O projeto em debate no Congresso Nacional propõe tributação de 20% fixo em dividendos e redução de 25% para 22,5% a partir de 2022 e de 25% para 20% a partir de 2023. “Só que temos 20% de Imposto de Renda, 9% de contribuição social sobre o lucro e 20% sobre dividendos, ou seja, os 34% de hoje vão para 49%. Mas esse não é o ponto mais grave do pacote de maldades: a proposta traz uma novidade absolutamente inconstitucional que é a tributação retroativa da reserva de lucro a partir de janeiro do ano que vem. Além do aumento de carga tributária, o projeto propõe a tributação da reserva de lucro de balanço, ou seja, tudo aquilo que as empresas tiveram de resultado não distribuído nos últimos anos seria tributado”, explicou Santos.

De acordo com o palestrante, isso prejudica ainda mais a competitividade das empresas exportadoras que competem com Estados Unidos, Europa e Ásia. “Esse é um tema que nos preocupa muito. É importante a pressão da sociedade e dos órgãos empresariais em Brasília”, reforçou. Outro aspecto é o fato de 95% das empresas brasileiras serem familiares. Essas organizações têm por tradição reinvestir seus resultados para a expansão dos negócios. “É muito comum a empresa distribuir uma parcela pequena do seu resultado para seus acionistas e o restante reinvestir. Além disso, tem aquilo que chamamos de reserva de lucro contábil, ou seja, a empresa não tem o caixa correspondente àquela reserva contábil porque foi reinvestido”, acrescentou Santos.

Pontos positivos

Mas há pontos positivos no projeto? De acordo com Santos, existem alguns: a atualização de valor de imóvel, a atualização, ainda que tímida, da tabela do Imposto de Renda, a manutenção e a simplificação, de alguma forma, da tributação financeira. “Em termos gerais, nos preocupa sobremaneira o tema do dividendo na empresa, o tema da tributação retroativa do dividendo e a falta de compensação entre tributação de dividendo e alíquota do Imposto de Renda”, enfatizou.

Para o advogado, a discussão não pode ser a toque de caixa e o regime de urgência que o governo pediu no Congresso não faz sentido. “A sociedade civil precisa ser chamada para o debate, a classe empresarial precisa ser ouvida.

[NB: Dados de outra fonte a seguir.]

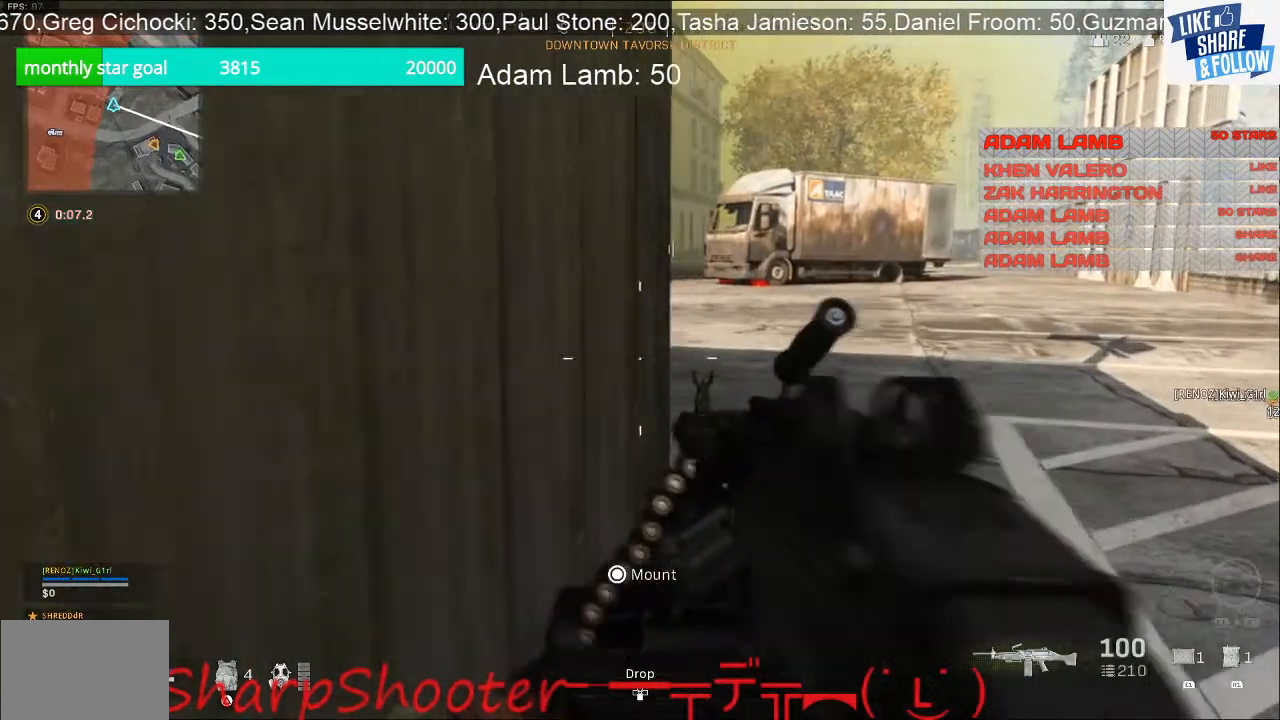
{"buttons": ["L2"], "left_stick": "up-right", "right_stick": "left", "events": [[200, "right_stick", "left"]]}
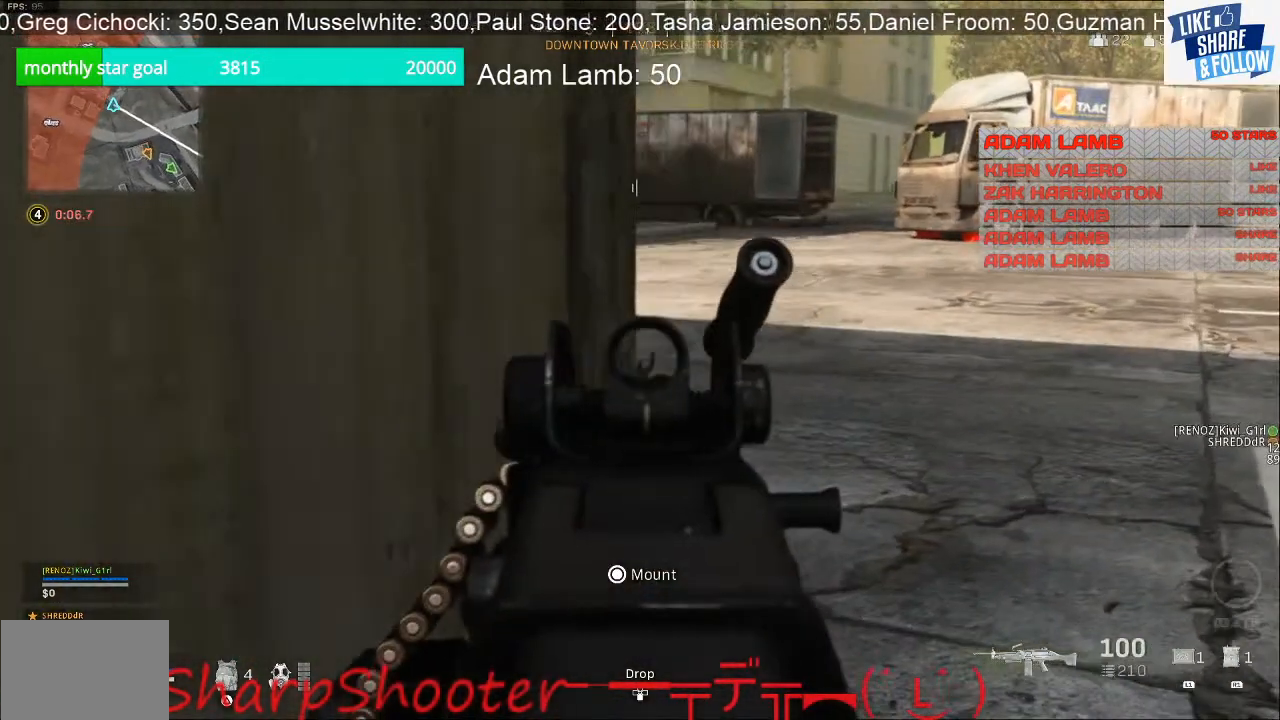
{"buttons": ["L2"], "left_stick": "up-right", "right_stick": "center", "events": [[67, "right_stick", "center"]]}
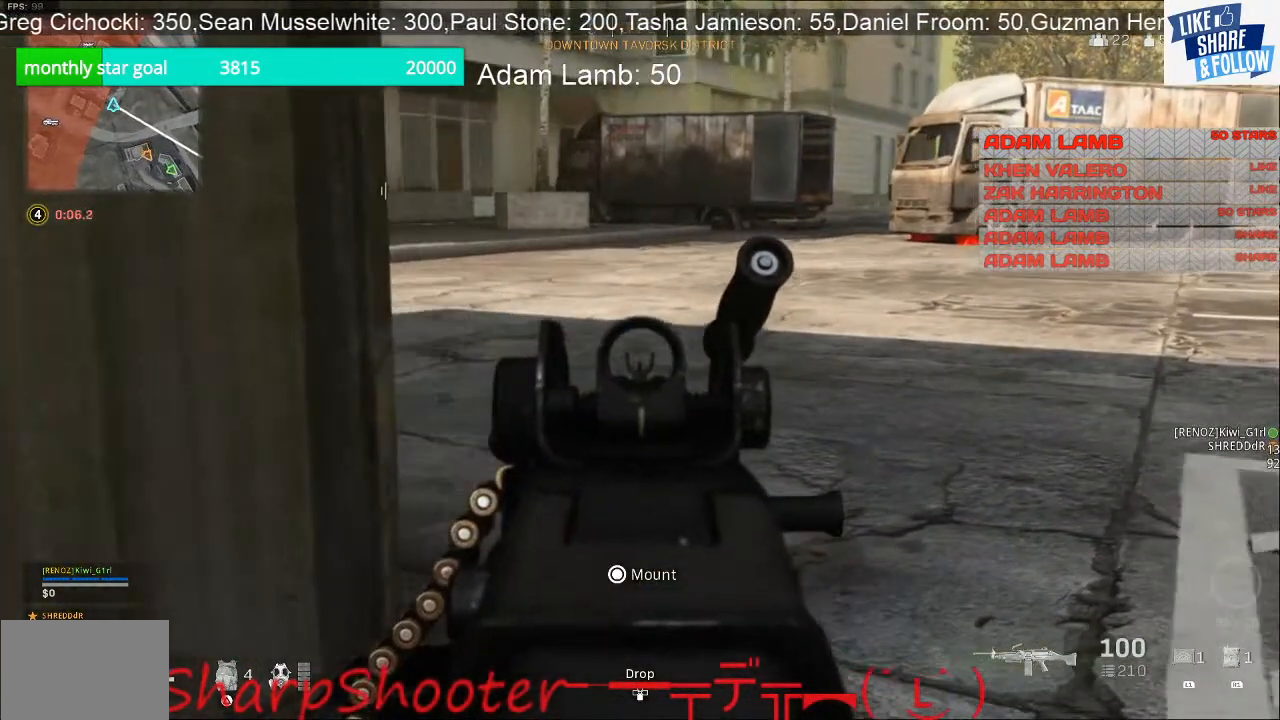
{"buttons": ["L2"], "left_stick": "up-right", "right_stick": "left", "events": [[33, "right_stick", "left"]]}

O grande argumento do empresariado brasileiro é: nós precisamos ser competitivos em níveis globais. O adequado seria ter alíquotas em torno de 15%, no máximo 18% no nível da empresa e de 10% ou 15% no máximo em relação a dividendos. Com isso, seríamos competitivos globalmente”, finalizou Santos.

O diretor de Assuntos Econômicos e Tributários da ACIC, Valdir Lucatelli, frisou que as propostas em discussão no Congresso mudam frequentemente, sendo difícil antecipar e entender o impacto que causarão nas empresas e para os contribuintes. “É um tema complexo e que merece nossa atenção, acompanhamento e cobrança, pois a reforma tributária precisa resolver os problemas, simplificar o sistema tributário e não deve aumentar os impostos. O que vemos agora é uma proposta injusta que aumentará os impostos, a burocracia e as dificuldades para empreender”.

O presidente da ACIC, Nelson Eiji Akimoto, ressaltou que o objetivo da entidade com essas ações é levar consciência tributária e administrativa às pessoas. “É preciso conhecer e entender para poder cobrar com mais efetividade e fazer pressão nos parlamentares. A ACIC tem feito esse papel com diversas atividades desenvolvidas a partir da campanha ‘Se não for agora, será quando?’”, expôs, ao salientar que a entidade defende uma reforma tributária justa, que reduza e simplifique os tributos no Brasil.